John, My high HR is driven by Atrial Fibrillation, not a poor cardiovascular system. I was a runner up to age 67 when my battle with AFib was finally lost and I am now in permanent AFib. The AFib struggle went on for over 10 years with shock and meds keeping me in normal sinus rhythm and running with a resting HR about 60. The high (ventricle) HR is due to a bombardment of pump signals from the atrium and the beta blocker, primarily, blocks enough that I have a resting HR in the 70s and a sleeping HR in the upper 50s. The heart inefficiencies caused by the AFib prevents me from running or swimming laps. My EF is over 60% so the left ventricle is working fine.
Elli, thanks one of my "problems" is dreaming every night and waking up often, yet I seem to get enough sleep to not be overly sleepy during the day time. I have what I call trouble-mares, not nightmares or at least not often do I have nighmares. I do not think the beta blocker is causing the dreaming, and I suppose they are "vivid" in that I remember the dream when I wake up, and soon forget them after I wake up - nonetheless the dreaming gets my mind into a active grinding on the trouble or depressive part of the dream and makes it hard to go back to sleep, and if I do another dream ramps up. The non-selective BB,, such as Propranolol should make dreaming more problematic...but it also has some psychotic affect beyond the potential of causing vivid dreams. This is a subject I have engaged in in the "Sleep Disorders" Community for a couple of years. I haven't found any answers. Some obstructive breathing (apnea) problem resulted in me undergoing a hospital supervised "sleep study" and it showed I get marginally sufficient REM sleep and if I do not feel sleepy during the day then I am indeed getting enough sleep. Yet I hear/read all the time all adults need 8 hours sleep a night - sounds great to me, but it doesn't happen.

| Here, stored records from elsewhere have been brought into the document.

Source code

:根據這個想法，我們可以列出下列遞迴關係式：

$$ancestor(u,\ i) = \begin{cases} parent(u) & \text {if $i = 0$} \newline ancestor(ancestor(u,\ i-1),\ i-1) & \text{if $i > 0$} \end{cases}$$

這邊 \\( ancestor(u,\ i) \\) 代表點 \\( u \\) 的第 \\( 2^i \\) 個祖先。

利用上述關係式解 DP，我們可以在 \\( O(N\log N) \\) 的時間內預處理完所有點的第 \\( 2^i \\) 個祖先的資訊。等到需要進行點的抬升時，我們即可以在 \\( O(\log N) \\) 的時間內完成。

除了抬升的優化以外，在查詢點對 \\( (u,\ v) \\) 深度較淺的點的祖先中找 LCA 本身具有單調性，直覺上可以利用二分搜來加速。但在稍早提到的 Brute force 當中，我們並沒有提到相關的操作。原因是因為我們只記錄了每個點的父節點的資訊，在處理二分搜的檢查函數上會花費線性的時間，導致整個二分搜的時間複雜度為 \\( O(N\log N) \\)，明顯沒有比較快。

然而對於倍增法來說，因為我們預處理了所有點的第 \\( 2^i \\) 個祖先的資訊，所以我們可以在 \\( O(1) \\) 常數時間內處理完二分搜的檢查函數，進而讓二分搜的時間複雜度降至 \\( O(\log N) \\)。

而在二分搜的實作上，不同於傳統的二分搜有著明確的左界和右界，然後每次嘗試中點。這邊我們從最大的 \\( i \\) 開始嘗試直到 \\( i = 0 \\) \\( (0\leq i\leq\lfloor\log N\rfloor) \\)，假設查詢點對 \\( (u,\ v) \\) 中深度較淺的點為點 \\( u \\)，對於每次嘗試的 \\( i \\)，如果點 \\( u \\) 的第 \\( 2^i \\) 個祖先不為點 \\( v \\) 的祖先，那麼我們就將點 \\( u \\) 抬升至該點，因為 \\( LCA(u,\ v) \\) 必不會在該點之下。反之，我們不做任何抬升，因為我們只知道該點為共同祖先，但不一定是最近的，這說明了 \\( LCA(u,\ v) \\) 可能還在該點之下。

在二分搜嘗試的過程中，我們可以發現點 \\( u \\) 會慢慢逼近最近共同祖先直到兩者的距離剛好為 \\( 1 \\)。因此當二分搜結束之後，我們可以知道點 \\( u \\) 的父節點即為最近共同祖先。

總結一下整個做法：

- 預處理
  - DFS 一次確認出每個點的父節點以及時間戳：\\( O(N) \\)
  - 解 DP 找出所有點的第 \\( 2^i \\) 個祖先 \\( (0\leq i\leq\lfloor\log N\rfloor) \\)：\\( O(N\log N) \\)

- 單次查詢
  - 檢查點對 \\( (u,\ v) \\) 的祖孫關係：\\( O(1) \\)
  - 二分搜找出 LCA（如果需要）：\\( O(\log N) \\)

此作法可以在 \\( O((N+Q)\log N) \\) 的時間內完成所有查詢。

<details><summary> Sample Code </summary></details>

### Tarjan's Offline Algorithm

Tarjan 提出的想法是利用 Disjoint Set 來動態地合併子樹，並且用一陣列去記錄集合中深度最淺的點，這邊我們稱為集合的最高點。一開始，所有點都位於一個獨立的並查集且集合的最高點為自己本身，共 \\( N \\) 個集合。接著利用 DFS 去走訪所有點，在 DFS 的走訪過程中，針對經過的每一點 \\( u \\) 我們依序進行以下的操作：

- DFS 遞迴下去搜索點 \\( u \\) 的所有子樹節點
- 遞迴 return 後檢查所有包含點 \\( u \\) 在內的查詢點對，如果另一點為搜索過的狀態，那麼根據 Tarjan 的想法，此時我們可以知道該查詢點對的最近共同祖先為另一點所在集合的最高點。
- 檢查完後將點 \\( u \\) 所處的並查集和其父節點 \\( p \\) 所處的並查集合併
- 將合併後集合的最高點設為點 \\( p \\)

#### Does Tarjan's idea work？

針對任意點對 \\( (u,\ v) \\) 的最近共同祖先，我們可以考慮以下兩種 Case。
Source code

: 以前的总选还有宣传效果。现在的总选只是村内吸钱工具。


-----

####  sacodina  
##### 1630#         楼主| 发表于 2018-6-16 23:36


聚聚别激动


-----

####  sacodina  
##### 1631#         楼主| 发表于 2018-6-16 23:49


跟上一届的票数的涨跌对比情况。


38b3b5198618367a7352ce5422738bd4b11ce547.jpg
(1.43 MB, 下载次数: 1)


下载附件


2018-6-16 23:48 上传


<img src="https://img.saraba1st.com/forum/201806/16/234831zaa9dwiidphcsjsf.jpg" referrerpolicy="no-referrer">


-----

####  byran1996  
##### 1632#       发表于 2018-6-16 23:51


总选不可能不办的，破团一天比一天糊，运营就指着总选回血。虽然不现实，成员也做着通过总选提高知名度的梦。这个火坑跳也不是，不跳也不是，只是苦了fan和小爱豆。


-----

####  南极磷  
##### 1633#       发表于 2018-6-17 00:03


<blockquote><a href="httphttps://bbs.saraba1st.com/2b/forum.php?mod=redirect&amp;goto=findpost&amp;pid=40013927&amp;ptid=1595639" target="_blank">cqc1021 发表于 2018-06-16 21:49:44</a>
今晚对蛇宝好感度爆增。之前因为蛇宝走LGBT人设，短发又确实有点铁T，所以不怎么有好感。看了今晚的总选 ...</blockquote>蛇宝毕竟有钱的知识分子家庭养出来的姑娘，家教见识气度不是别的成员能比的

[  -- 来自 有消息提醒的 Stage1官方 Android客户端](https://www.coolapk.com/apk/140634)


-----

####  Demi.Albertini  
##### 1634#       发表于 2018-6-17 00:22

My interest in Propranolol was driven by the need to control/lower my HR and to find some relief from dreaming. Lucid Dreaming methods seem to offer a solution but I haven't concentrated on that enough to accomplish it.
I think I should check out that sleep forum. I too have apnea on top of shortsleep and I know that can't be doing me any good. Physically or mentally. I do know when my sleep really suffers, I suffer. More PVC, PAC and SVT.
You do understand that certain people have conditions that cause a fast heart rate which can't be lowered by exercise, right?
I understand that many people have heart conditions that can't be lowered by exercise, but the majority can lower their heart-rate by the right exercise in the right program. Running or weight-training is the worst exercise you can do. Swimming is the best, and cycling is pretty good. Your maximum heart rate is 17 beats lower swimming than land exercises, and your heart does not beat as fast so does not get irregular or extra beats.
I actually thing almost all people with PSVT can lower their heart-rate and possibly manage their condition by daily lap-swimming. It certainly can't help whereas drugs can have debilitating side effects and cauterizing and scarring the inside of your heart with catheter ablation is permanent.
What type of arrhythmia do you have? How many years have you had it?